I think that we as readers, we as an audience, need to let go of the story when it is adapted. Sure, we all get excited when it’s done right and bummed out when it’s ruined (I felt that way about most Lovecraft adaptations, believe me), but we need to let that go. To go into the adaptation with an open heart and mind and see what happens. The story and the things we loved in it will never be changed, and for that we can be glad, now we just need to cross our fingers that the story is done justice in the adaptation. And to do that the filmmakers really need to speak with the writers more, need to ask them – what is this book’s heart? What did you want to say more than anything else? And then go from there. Sure, there are going to be plenty of asinine writers that will insist that it’s all important and it all must be adapted, and perhaps even some who can’t tell you what the heart is, or if their story has one, but it must be asked.
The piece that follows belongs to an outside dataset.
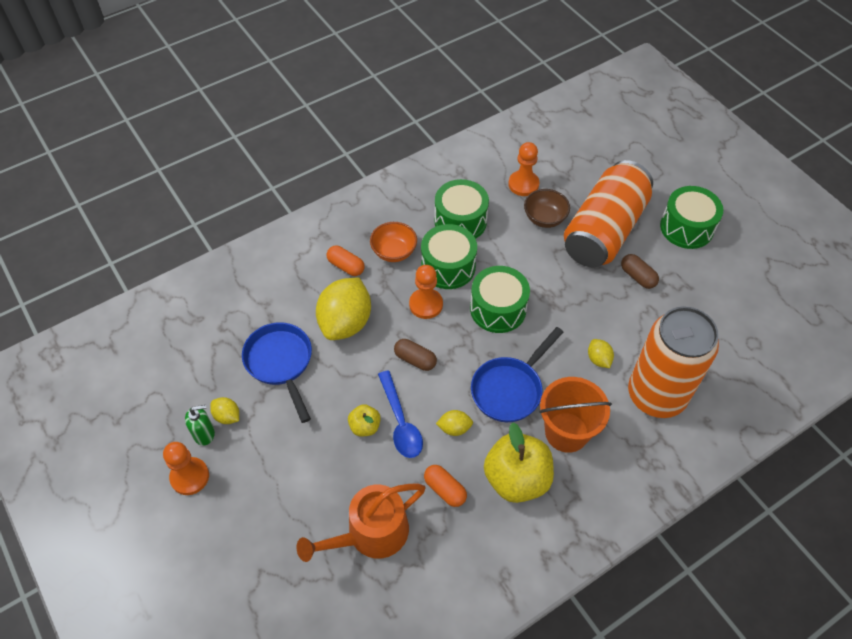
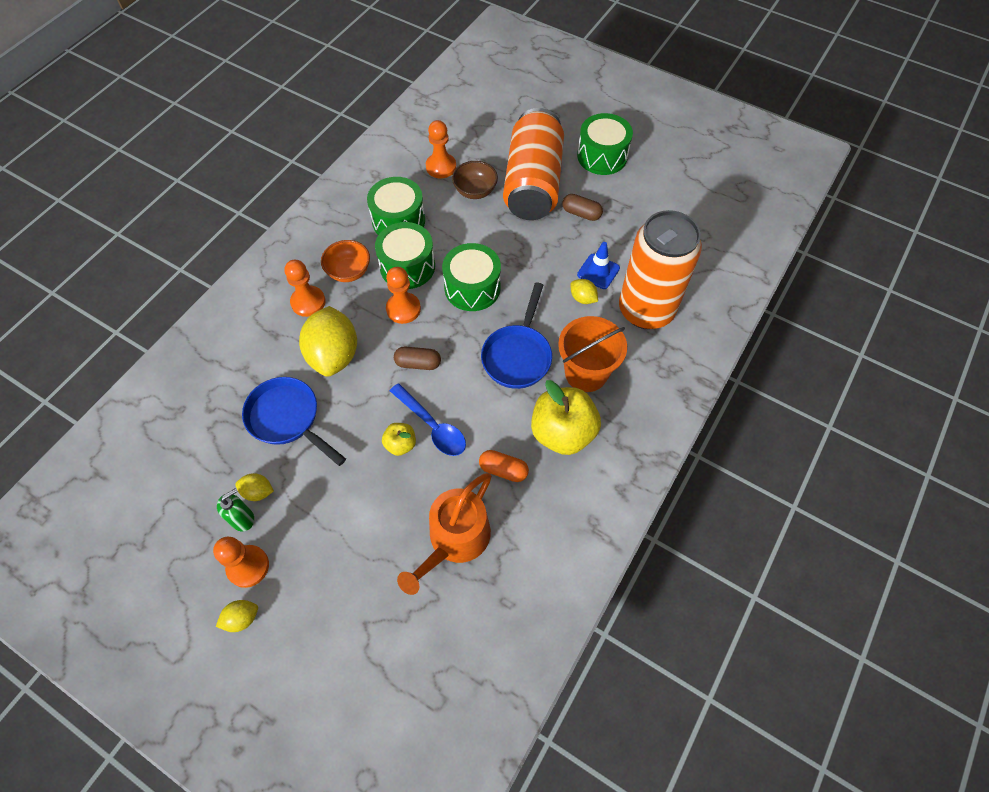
camera: 25 degrees left, 5 degrees up
orange capsule [327,246,365,276] -> orange pawn [285,260,326,317]
yellow lemon [436,410,473,436] -> yellow lemon moved to [216,600,258,632]
none -> blue traffic cone [577,242,620,289]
Hollywood loves the idea of an adaptation because it’s usually easy money – an immediate audience, the story is already written so just add water, and you can take the best parts and skip the rest. Fine. I can understand that. But what these masters of reality must remember is that they are playing with people’s hearts, with their dreams to a degree, and they need to tread very softly on them. It’s impossible to capture the warm feeling you get when reading the Lord of the Rings books, just as it is hard to top that dread you feel with that book as well, but you can capture the essence of the book. The feeling. The heart. Peter Jackson nailed it with his LOTR adaptations because he loves the books and understands what they are, and he knew there was no way to adapt what is in essence a world. So he took the heart of the story and adapted that, and brilliantly so. They missed that with IT, though they made a valiant effort of it. Sadly, It was just so big of a book that the filmmakers lost sight of its heart, and that’s a shame.

The movie is good, not great. It’s a fun watch. I picked it up cheap on DVD and so can you, just don’t expect anything more than a fun killer-clown cum monster movie. And as that it ain’t half-bad.